Whiteness is a commodity in America, so it's no wonder the power structure put in place by white people for white people is protected fervently, despite moral values and otherwise common sense.
The idea of one human race is as utopian as it is obnoxious. Eradicating hunger and poverty is possible in this country, but it will never happen. Just like America evolving into one human race will never happen either.
Sexism makes it so white men are held accountable for centuries of racism in America, and that’s not fair, because white woman are equally culpable, but cloaked in the protection of their race first, and gender second.
53 percent of white women who voted, voted for Trump. White women largely voted against us, then asked us to join hands in solidarity for the social engineered flowery narrative of #MeToo and the Women’s March. 63 percent of those same women voted for Roy Moore in Alabama, then went home to their white husbands, who voted for him too.
Yes, race is a social construct, but it has been practiced for centuries in America, and ignoring it won’t make it go away. Ignoring it would mean we trust the hearts of our oppressors to do what’s right so everyone in this country can be equal. This is also as utopian as it is obnoxious. It also sounds ridiculous. Accountability is the only way to break bad behavior, and white women have never been held accountable for their crimes in the same way white men and black people have in this country.
Rebekah Mercer, hedge fund billionaire heiress, suggested Steve Bannon to take over the Trump campaign. Why was there no outcry? Something resonated in the message of protecting American borders from brown drug dealers, rapists and people who do bad things. It’s no surprise that this message resonated with the same group who historically used the same irrational fear to demonize and punish black men in America.
Call a spade a spade. The term “white women” is never used in the media because white women are white men’s trump card to maintain the status quo. Instead, you will hear the media shift blame to “white evangelicals,” “rural,” “southern” or “republican” people.

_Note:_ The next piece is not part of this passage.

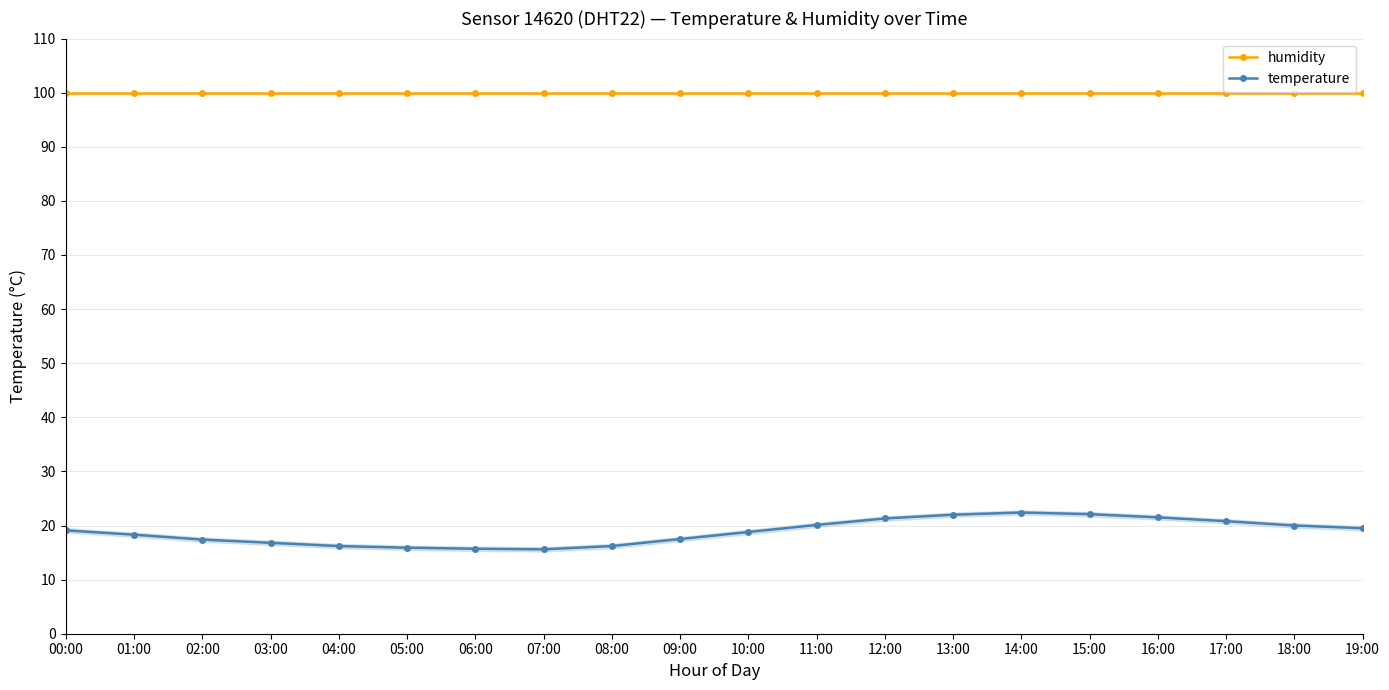

How many series are shown in this chart?

2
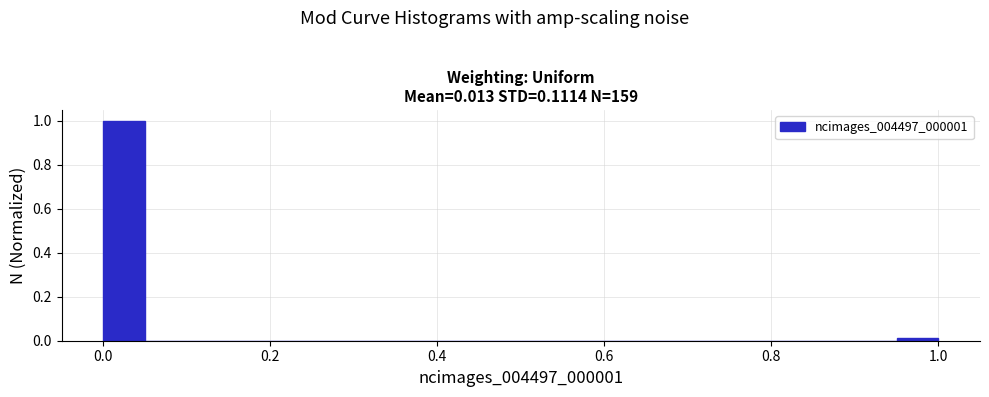

Read against the x-axis, roughly where is the centre of the tallest bar?

0.02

You will see the likes of Donald Trump and Steve Bannon lambasted in the media, as they should be, but you won’t hear about their equally unethical white female co-conspirators. Instead, you see women who helped to engineer a power structure get handled with baby gloves and get treated as collateral damage.
Kellyanne Conway, Ivanka Trump and Hope Hicks are three of the most powerful women at the White House — none of whom have any real influence on the men in charge. Instead, they each have powerful support roles in strengthening and reinforcing the Trump agenda.
Conway committed a crime by promoting Ivanka Trump’s products on television, a clear ethics violation in which she received a smack on the wrist. When Trump does or says something flagrantly foul, she doesn’t stand in her power and correct him. Instead, she asserts that he is the President and acts in his own interests, despite her position as one of his chief influencers.
Ivanka does the same thing. She presents a powerful, well put together woman, but when her father does something counterproductive to brown people or women’s interests, suddenly she lacks influence and hides in the cloak of white female privilege.
Hope Hicks chooses to date toxic men in the Trump administration while being part of the Trump administration, and people talk about her as though she is some sort of victim to the men she chooses to bed. She’s treated as a helpless child in the same country that justified the slaying of 12-year-old murder victim Tamir Rice. Hope Hicks is a grown woman, responsible for her own actions of which adultery and treason are her biggest offenses.
White women need to be held accountable for their part of social engineering in America and for the role they play in continuing to marginalize non-white groups, maintaining the status quo in their favor.
They are either with us or against us, and history has shown us time and time again that many white women aren’t for us.